KARACHI: The Monetary Policy Committee (MPC) of the State Bank of Pakistan (SBP) Monday raised the key interest rate by 100 basis points (bps), taking it to 17% — the highest since October 1997.

In his maiden monetary policy press conference after assuming charge in August, SBP Governor Jameel Ahmad revealed that the committee has observed that “inflationary pressures are persisting and continue to be broad-based”.

“If these remain unchecked, they could feed into higher inflation expectations over a longer than-anticipated period therefore the MPC stressed that it is critical to anchor inflation expectations and achieve the objective of price stability to support sustainable growth in the future,” he further explained.

The MPC — which was constituted as a statutory committee under the State Bank of Pakistan Act — decided to increase the key benchmark rate due to three important economic developments:

  • Inflation
  • External sector challenges
  • Global economic conditions

Explaining each of the aforementioned factors individually, the governor said that despite some moderation in November and December, inflation continues to remain elevated. Importantly, core inflation has been on a rising trend for the past 10 months.

Moreover, near-term challenges for the external sector have increased despite the policy-induced contraction in the current account deficit. “The lack of fresh financial inflows and ongoing debt repayments have led to a continuous drawdown in official reserves,” he said.

The MPC also took notice of the global economic and financial conditions broadly remaining uncertain in the near-to-short term, leading to mixed implications for the domestic economy.
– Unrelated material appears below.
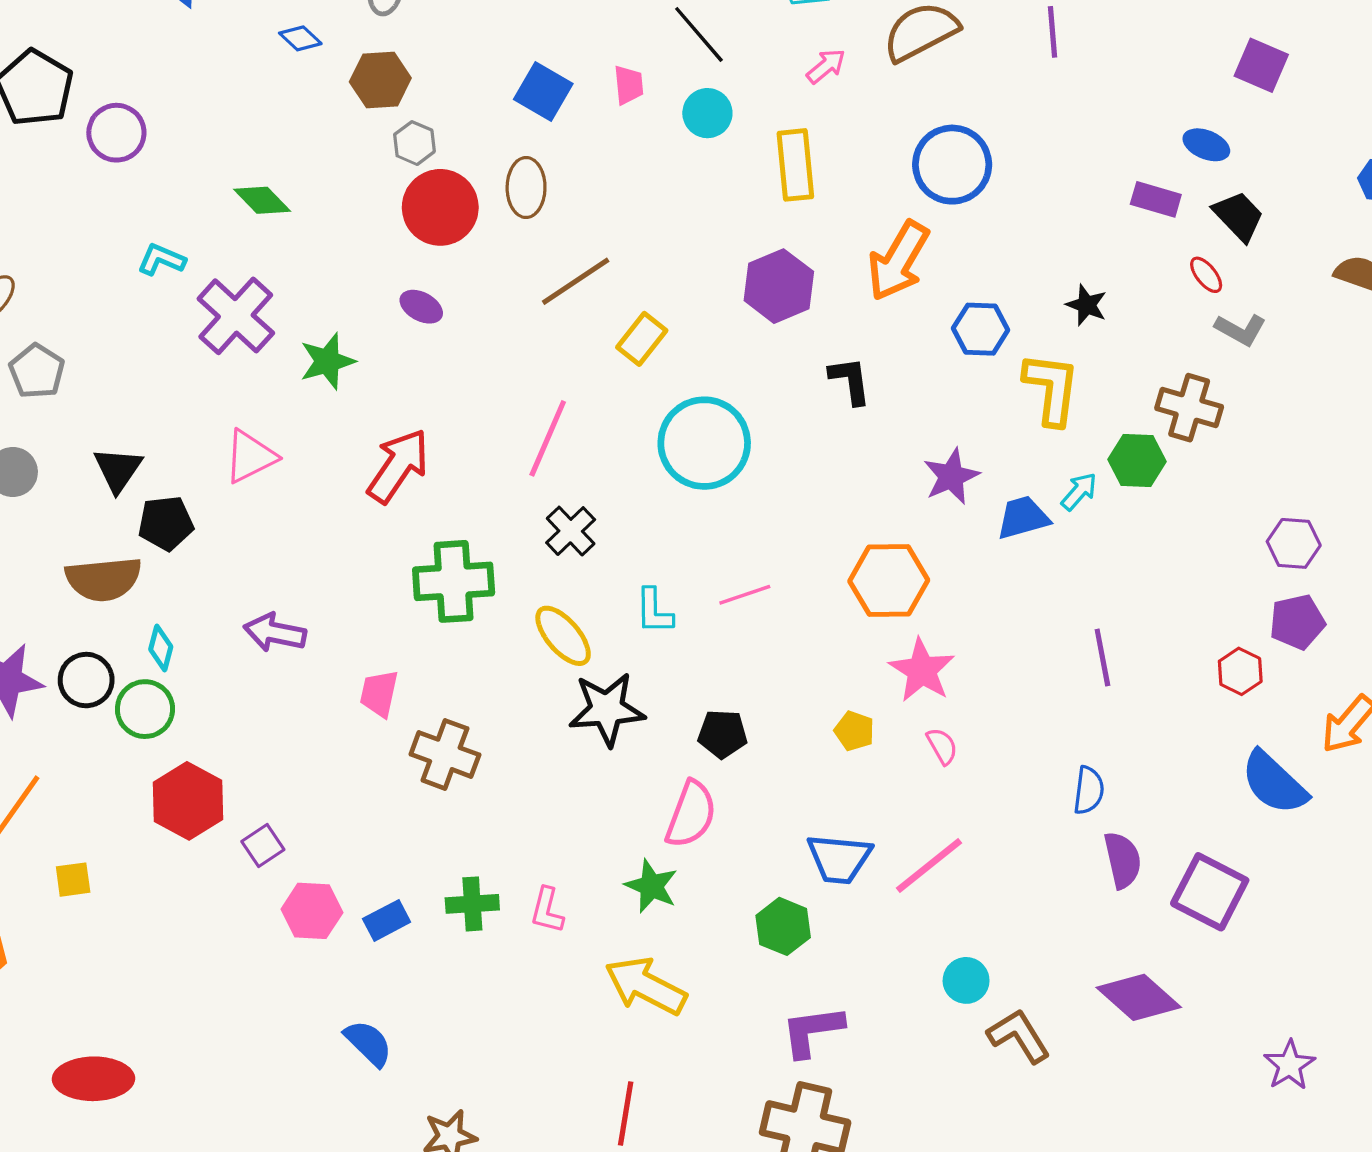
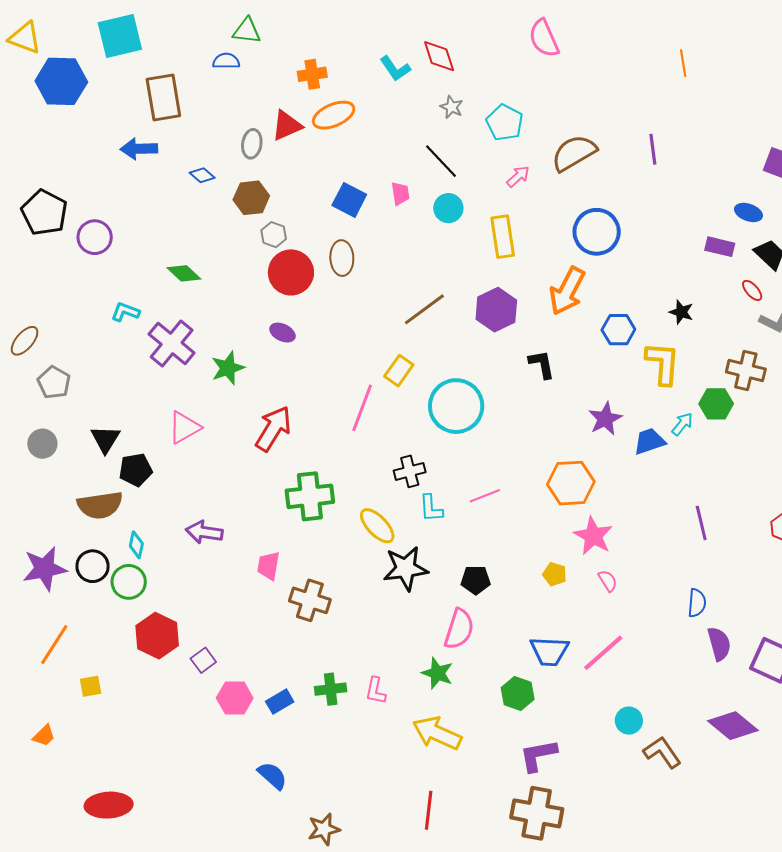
brown line: (576, 281) -> (424, 309), moved
yellow rectangle: (642, 339) -> (399, 371), moved
black cross: (571, 531) -> (410, 471), moved, turned 32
The central bank, in its monetary policy statement, further elaborated that the expected slowdown in global demand could negatively impact the outlook of exports and workers’ remittances for emerging economies, including Pakistan.

“This would partly offset the gains from the import contraction. On the flip side, some moderation in international commodity prices may help reduce inflation and the improvement in global financial conditions may also provide some relief to the external sector,” he said. 


This is a developing story and is being updated with more details.